Rewrite each of the records below with "bbox" changed to "bounding box", keeping everything else unchanged, and omit the pictures from your answer.
### RECORD SET
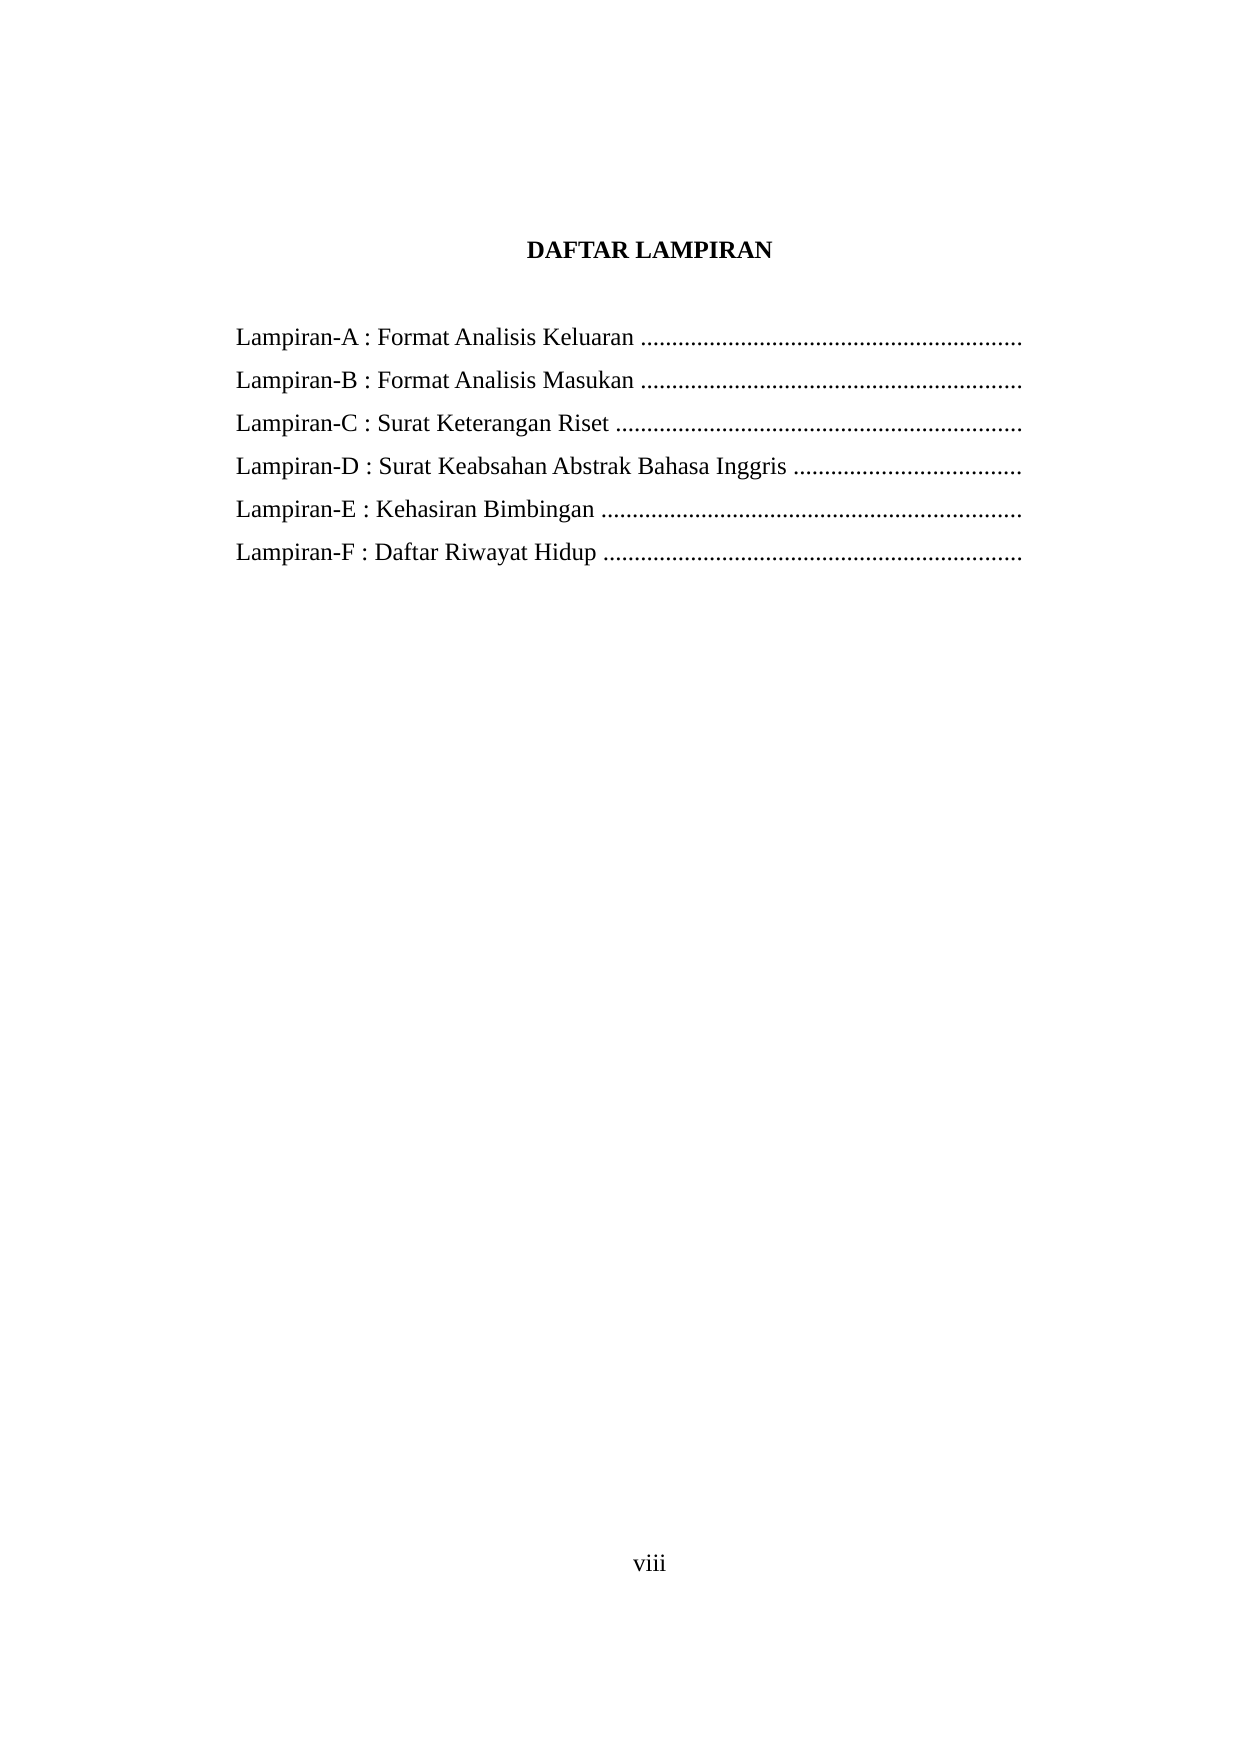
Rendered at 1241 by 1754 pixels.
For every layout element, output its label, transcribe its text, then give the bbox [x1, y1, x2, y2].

text Lampiran-B : Format Analisis Masukan [236, 365, 1063, 394]
text Lampiran-A : Format Analisis Keluaran [236, 322, 1063, 351]
text DAFTAR LAMPIRAN [236, 236, 1063, 264]
text Lampiran-E : Kehasiran Bimbingan [236, 494, 1063, 523]
text Lampiran-F : Daftar Riwayat Hidup [236, 537, 1063, 566]
text Lampiran-C : Surat Keterangan Riset [236, 408, 1063, 437]
text Lampiran-D : Surat Keabsahan Abstrak Bahasa Inggris [236, 451, 1063, 480]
######
CORRECT ANSWER:
Rendered at 1241 by 1754 pixels.
For every layout element, output its label, transcribe its text, then give the bounding box [x1, y1, x2, y2].

text Lampiran-B : Format Analisis Masukan [236, 365, 1063, 394]
text Lampiran-A : Format Analisis Keluaran [236, 322, 1063, 351]
text DAFTAR LAMPIRAN [236, 236, 1063, 264]
text Lampiran-E : Kehasiran Bimbingan [236, 494, 1063, 523]
text Lampiran-F : Daftar Riwayat Hidup [236, 537, 1063, 566]
text Lampiran-C : Surat Keterangan Riset [236, 408, 1063, 437]
text Lampiran-D : Surat Keabsahan Abstrak Bahasa Inggris [236, 451, 1063, 480]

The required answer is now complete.